TO-DO LIST:
1. According to the ruler walkthrough below, how many steps did it take to zoom in on the search value 11?
2. From the ruler walkthrough below, reproduce word for word the part that opens with the words containing "Is the number that" and closes with "12 cm mark.".
== SOURCE DOCUMENT ==
Is the number that we want smaller or larger than where we 
are now? The answer is "larger" as 11>8. Now move your finger 
1/2*1/2*1/2 of the ruler (i.e., 1/8 *32=4) towards the 
32 cm mark. Your finger should now be on the 12 cm mark.

Is the number we want smaller or larger than where we are 
now? The answer is "smaller" as 11<12. Now move your finger 
1/2*1/2*1/2*1/2 of the ruler (i.e., 1/16*32=2) towards the 
0 cm mark. Your finger should now be on the 10 cm mark.

Is the number we want smaller or larger than where we are 
now? The answer is "larger" as 11>10. Now move your finger 
1/2*1/2*1/2*1/2*1/2 of the ruler (i.e., 1/32*32=1) towards 
the 32 cm mark. Your finger should now be on the 11 cm mark.

You can see that we "zoomed" into our search value, i.e., 
11, using only 4 steps (or 5 if you include putting our 
finger at the midpoint). Each step would be equivalent to 
one loop in our earlier code. We can also see that the 
amount we moved quickly became smaller ... 8 ... 4 ... 2 ... 1.
===
== GIVEN INFORMATION ==
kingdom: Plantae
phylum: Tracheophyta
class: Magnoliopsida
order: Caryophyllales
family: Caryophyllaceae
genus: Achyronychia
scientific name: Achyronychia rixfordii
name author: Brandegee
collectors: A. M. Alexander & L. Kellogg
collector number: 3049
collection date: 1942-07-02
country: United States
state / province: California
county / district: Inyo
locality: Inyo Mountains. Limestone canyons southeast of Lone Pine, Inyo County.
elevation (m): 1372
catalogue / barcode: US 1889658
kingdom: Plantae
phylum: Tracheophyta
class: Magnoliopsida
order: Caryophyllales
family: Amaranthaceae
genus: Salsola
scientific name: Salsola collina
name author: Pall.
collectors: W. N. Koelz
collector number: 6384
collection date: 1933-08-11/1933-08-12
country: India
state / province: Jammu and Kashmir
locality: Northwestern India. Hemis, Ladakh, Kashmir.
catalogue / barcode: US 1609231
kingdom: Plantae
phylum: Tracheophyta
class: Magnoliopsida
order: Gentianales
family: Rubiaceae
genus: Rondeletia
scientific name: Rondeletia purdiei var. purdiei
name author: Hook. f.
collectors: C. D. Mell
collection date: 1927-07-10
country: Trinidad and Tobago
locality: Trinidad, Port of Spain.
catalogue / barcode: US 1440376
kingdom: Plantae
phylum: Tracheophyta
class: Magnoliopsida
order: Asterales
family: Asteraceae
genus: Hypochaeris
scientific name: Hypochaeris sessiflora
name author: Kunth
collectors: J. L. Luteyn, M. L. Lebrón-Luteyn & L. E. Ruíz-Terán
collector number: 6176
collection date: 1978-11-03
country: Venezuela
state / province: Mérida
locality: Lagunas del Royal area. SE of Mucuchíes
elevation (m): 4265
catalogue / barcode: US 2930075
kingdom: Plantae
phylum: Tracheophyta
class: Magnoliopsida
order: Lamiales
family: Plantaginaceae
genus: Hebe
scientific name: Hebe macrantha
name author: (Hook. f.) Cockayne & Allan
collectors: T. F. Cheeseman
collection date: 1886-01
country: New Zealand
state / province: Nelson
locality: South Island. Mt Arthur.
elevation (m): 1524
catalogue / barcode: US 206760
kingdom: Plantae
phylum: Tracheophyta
===
SOLUTION SET:
1. Four steps, or five if putting the finger at the midpoint is counted.

2.
Is the number that we want smaller or larger than where we 
are now? The answer is "larger" as 11>8. Now move your finger 
1/2*1/2*1/2 of the ruler (i.e., 1/8 *32=4) towards the 
32 cm mark. Your finger should now be on the 12 cm mark.